Cobalt(II) tungstate
- Names: Other names Cobalt tungstate

Identifiers
- CAS Number: 10101-58-3;
- EC Number: 233-254-8;
- PubChem CID: 11738337;

Properties
- Chemical formula: CoWO_{4}
- Molar mass: 306.77 g/mol
- Appearance: Greenish-blue to blue-black crystalline solid
- Density: 8.42 g/cm^{3}
- Melting point: 1,280 °C (2,340 °F; 1,550 K)
- Solubility in water: Nearly insoluble in water

Structure
- Crystal structure: Monoclinic, wolframite type
- Space group: P2/c, No. 13

= Cobalt(II) tungstate =

Cobalt(II) tungstate is an inorganic compound with the chemical formula CoWO_{4}. It is a greenish-blue to blue-black crystalline solid and belongs to the wolframite family of transition-metal tungstates.

== Preparation ==
Cobalt(II) tungstate can be prepared by precipitation from aqueous solutions of cobalt(II) sulfate and sodium tungstate:

CoSO_{4} + Na_{2}WO_{4} → CoWO_{4}↓ + Na_{2}SO_{4}

Nanocrystalline CoWO_{4} can also be prepared hydrothermally. Hydrothermal syntheses without templates or surfactants have produced nanocrystals with sizes on the order of tens of nanometres.

== Structure and properties ==
Cobalt(II) tungstate crystallizes in the monoclinic crystal system with the wolframite-type structure, in space group P2/c (No. 13).
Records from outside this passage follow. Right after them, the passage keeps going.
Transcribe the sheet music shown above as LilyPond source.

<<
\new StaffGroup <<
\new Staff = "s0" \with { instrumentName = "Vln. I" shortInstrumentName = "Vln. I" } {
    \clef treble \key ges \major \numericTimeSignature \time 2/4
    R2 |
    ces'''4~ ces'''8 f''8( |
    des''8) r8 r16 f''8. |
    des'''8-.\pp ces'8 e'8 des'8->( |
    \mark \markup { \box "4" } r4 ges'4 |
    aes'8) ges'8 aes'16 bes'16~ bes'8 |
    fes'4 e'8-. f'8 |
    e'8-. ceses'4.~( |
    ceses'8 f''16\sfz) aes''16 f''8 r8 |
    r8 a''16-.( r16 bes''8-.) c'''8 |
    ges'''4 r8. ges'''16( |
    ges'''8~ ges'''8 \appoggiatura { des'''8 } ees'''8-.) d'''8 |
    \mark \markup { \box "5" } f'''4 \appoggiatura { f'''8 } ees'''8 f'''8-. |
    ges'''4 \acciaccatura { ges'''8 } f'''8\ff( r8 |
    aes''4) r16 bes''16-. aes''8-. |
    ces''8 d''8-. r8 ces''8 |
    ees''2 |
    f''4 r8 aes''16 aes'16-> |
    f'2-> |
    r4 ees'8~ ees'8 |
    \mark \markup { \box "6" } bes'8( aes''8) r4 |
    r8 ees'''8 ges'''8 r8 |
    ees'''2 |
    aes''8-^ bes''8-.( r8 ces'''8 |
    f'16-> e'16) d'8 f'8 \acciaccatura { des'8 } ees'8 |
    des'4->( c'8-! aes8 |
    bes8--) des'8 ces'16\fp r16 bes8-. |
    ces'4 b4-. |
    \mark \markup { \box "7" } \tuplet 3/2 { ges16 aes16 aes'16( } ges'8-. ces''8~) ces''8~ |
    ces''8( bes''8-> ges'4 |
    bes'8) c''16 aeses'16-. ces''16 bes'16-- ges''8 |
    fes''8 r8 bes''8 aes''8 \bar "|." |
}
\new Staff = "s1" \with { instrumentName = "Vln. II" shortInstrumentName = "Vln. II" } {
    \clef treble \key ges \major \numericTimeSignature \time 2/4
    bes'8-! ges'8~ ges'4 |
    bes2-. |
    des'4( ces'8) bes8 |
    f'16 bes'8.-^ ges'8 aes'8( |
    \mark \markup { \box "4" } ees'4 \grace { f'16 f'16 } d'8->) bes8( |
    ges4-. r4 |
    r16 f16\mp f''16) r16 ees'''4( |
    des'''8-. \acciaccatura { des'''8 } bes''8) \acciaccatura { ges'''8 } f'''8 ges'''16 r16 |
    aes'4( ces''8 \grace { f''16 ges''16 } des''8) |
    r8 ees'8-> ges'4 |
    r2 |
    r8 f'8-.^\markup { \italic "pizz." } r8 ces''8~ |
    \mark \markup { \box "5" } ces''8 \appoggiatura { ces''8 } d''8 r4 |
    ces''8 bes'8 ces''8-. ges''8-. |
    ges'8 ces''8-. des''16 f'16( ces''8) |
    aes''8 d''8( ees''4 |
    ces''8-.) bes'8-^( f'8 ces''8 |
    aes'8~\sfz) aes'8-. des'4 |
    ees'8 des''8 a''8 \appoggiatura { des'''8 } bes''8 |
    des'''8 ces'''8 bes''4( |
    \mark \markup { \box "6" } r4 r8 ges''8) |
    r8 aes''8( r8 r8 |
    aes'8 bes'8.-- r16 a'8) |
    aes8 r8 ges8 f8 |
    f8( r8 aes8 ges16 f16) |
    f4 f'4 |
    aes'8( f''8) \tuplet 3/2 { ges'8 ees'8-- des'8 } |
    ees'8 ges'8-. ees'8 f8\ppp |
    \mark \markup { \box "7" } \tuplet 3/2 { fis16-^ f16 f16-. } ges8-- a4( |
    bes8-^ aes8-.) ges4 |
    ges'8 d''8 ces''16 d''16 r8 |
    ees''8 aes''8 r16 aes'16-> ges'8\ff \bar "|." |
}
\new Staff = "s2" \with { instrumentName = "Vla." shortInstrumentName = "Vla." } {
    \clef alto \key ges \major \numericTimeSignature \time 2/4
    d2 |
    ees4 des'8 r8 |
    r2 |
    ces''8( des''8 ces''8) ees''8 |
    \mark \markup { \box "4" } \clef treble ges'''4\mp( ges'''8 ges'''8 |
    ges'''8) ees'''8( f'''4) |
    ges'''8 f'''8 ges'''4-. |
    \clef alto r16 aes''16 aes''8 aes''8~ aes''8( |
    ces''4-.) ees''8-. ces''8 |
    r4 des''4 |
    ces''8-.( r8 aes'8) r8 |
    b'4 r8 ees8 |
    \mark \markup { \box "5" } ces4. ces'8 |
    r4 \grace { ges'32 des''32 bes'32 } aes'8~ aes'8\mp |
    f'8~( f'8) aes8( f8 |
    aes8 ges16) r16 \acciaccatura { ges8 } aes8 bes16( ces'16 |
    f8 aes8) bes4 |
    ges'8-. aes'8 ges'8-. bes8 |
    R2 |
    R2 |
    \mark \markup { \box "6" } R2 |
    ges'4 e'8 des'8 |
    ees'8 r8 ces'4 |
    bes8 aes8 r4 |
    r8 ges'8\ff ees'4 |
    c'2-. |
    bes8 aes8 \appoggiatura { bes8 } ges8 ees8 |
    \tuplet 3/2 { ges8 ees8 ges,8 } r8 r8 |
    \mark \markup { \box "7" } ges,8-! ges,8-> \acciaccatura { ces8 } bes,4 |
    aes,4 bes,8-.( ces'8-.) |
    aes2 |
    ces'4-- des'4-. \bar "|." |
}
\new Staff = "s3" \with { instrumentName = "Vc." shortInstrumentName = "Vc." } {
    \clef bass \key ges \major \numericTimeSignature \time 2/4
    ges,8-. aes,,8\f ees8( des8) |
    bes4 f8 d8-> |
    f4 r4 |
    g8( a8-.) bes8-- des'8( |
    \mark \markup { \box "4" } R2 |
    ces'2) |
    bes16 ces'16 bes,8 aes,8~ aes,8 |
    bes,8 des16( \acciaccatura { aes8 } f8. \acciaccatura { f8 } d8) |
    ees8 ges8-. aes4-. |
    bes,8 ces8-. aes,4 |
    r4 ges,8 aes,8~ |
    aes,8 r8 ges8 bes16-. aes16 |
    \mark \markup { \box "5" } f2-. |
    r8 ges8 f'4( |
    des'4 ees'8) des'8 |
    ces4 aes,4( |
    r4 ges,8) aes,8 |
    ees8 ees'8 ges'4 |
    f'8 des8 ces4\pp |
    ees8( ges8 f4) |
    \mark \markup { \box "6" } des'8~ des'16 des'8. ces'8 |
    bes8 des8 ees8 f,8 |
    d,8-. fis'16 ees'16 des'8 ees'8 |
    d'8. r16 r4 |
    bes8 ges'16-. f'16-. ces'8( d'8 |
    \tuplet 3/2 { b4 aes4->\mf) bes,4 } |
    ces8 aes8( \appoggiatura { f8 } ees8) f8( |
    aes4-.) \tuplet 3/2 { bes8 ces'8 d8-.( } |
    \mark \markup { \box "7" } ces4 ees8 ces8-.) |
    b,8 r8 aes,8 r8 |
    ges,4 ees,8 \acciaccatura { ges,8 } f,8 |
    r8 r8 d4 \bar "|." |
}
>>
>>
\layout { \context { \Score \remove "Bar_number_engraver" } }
Its structure contains distorted CoO_{6} and WO_{6} octahedra linked through shared edges and corners to form a three-dimensional framework.

CoWO_{4} is paramagnetic at room temperature and becomes antiferromagnetic at low temperature. Nanocrystalline CoWO_{4} has a reported Néel temperature of about 40 K, somewhat lower than bulk material because of reduced exchange coupling in nanoscale particles.

It is also a semiconductor. Reported optical band gaps are typically in the vicinity of 2.7–2.9 eV, and CoWO_{4} has been described as showing p-type electrical conductivity.

CoWO_{4} is nearly insoluble in water but dissolves in hot concentrated acids.

== Occurrence ==
A material with the composition CoWO_{4} has been found in burning coal-mine waste and is known as krasnoselskite. Because it is of anthropogenic origin, it is not recognized by the International Mineralogical Association as a valid mineral species. It is classified structurally with the wolframite group.

== Applications ==
Cobalt(II) tungstate has been investigated as a photocatalyst and electrocatalyst. Recent research has examined CoWO_{4}-based materials for oxygen evolution, oxygen reduction, nitrate reduction, photocatalytic hydrogen evolution, carbon dioxide reduction and degradation of organic pollutants.

It has also been used as a ceramic pigment and has been investigated as a catalyst and functional oxide material.